COVID-19: African economies won’t revive until vaccine deficiency is addressed – AfDB

By Bolaji Ogundele, Accra

The African Development Bank (AfDB) has warned that the economies of countries in Africa would continue to remain in jeopardy until the continent finds an answer to the COVID-19 vaccination debacle.

President of the AfDB, Dr. Akinwumi Adesina, who gave the insight yesterday in Ghana while addressing the Economic Community of West African States’ (ECOWAS) Authority of Heads of State and Government in Accra, Ghana, emphasised the need for the continent to take the challenge to start the production of its own vaccines, not just for COVID-19, but also to create a safeguard against future outbreaks.

While giving perspective to the financial risk that the menace of unconquered COVID-19 pandemic poses to the continent, especially the West African sub-region, he said there is the need for leaders of the continent to immediately commence strengthening the defenses of the health sector.

“The African Development Bank moved very quickly to launch a $10 billion facility to support countries. We also launched a $3,000,000,000 to fight COVID social bond on the global capital markets, which was the largest social bond ever in world history. Now, things are looking up again.

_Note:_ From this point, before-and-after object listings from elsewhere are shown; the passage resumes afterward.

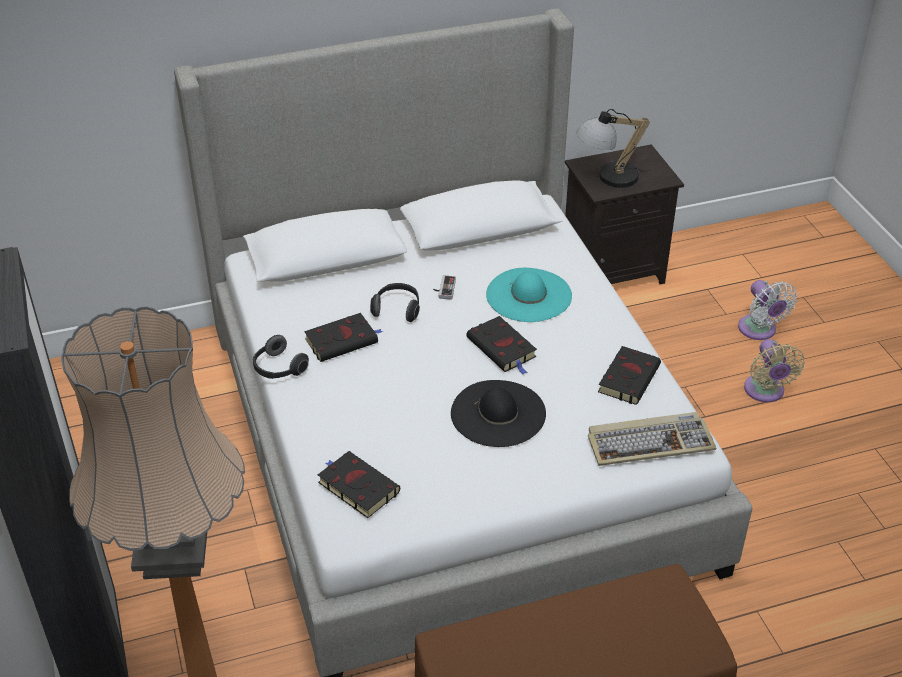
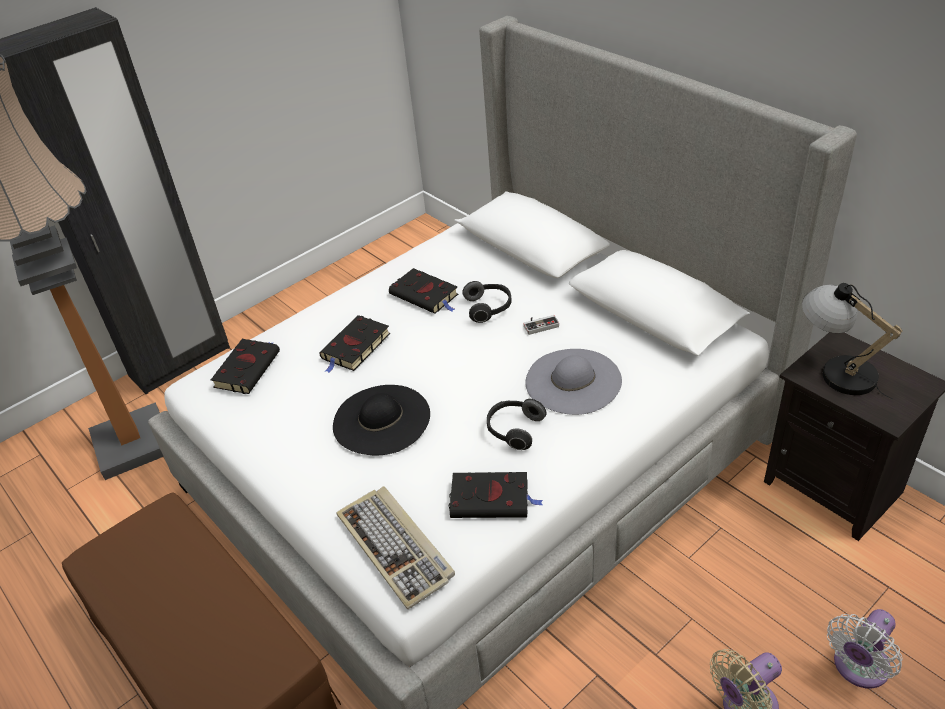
camera: 70 degrees right, 0 degrees up
headphones [253,335,309,379] -> headphones moved to [487,399,546,450]
black book [466,316,537,375] -> black book moved to [319,315,390,373]
turquoise hat [486,268,572,322] -> grey hat [525,349,622,415]

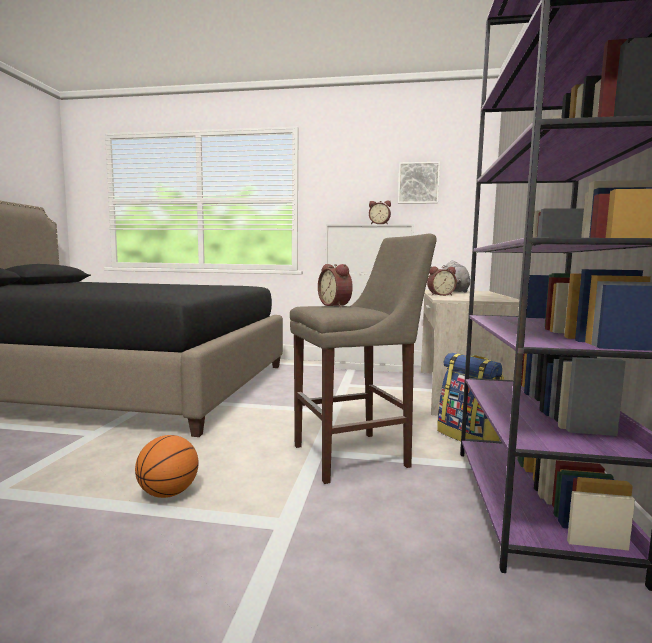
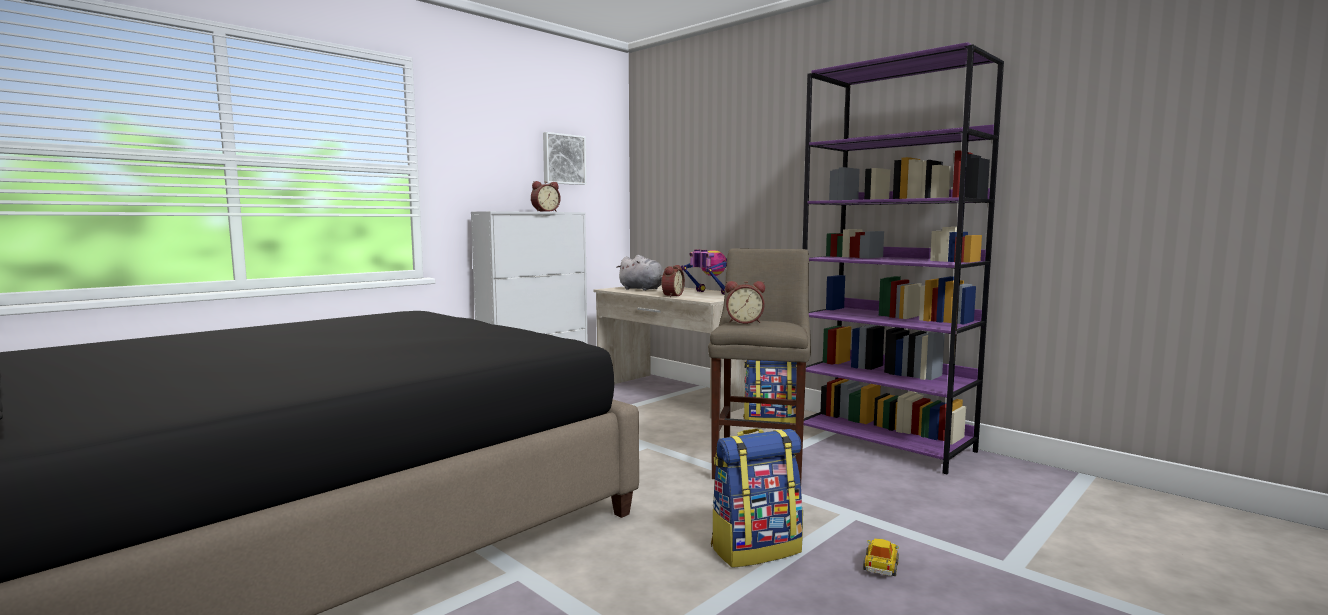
camera: 55 degrees left, 0 degrees up
basketball [135,435,199,498] -> backpack [711,428,803,568]
none -> toy robot [681,249,727,295]
none -> toy car [863,539,899,576]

“The African Development Bank projects for Africa GDP growth will rebound to 3.4%,” he said, adding,  “The African Development Bank will ramp up support for Africa to produce vaccines as part of the vaccines plan for the African Union. The bank will also commit $3 billion to develop the pharmaceutical industry in Africa.

“It is now time to rapidly build a healthcare defense system for Africa to tackle this and future pandemics. The African Development Bank plans to invest in building quality healthcare infrastructure in Africa”, he said.

Adesina went on to raise the alarm over the alarming debt challenge of the African continent, calling particular attention to the situation in the West African sub-region.

He, however, proffered a solution to the crisis of debts, which he said low-income West African countries would need as much as $245 billion to fix, advising that there already appeared to be a relief presented through the Special Drawing Rights (SDR), offered by the G7 countries.

“We must also now tackle the debt challenge facing the sub-region and indeed all of Africa. Africa will need significant financial support. Low-income Sub-Saharan African countries will need $245 billion by 2030 in additional gross financing, while the whole of sub-Saharan Africa will need $425 billion over the same period,” he said.

“We now have a real opportunity to tackle Africa’s debt challenges more decisively with the recent decision of the IMF to issue Special Drawing Rights, otherwise called SDRs. The G7 Global Leader Summit, which followed your call for this, or the Paris meeting on financing, gave the green light for allocating $100 billion of SDR to Africa. This will open the way for much bigger relief for Africa,” Adesina said.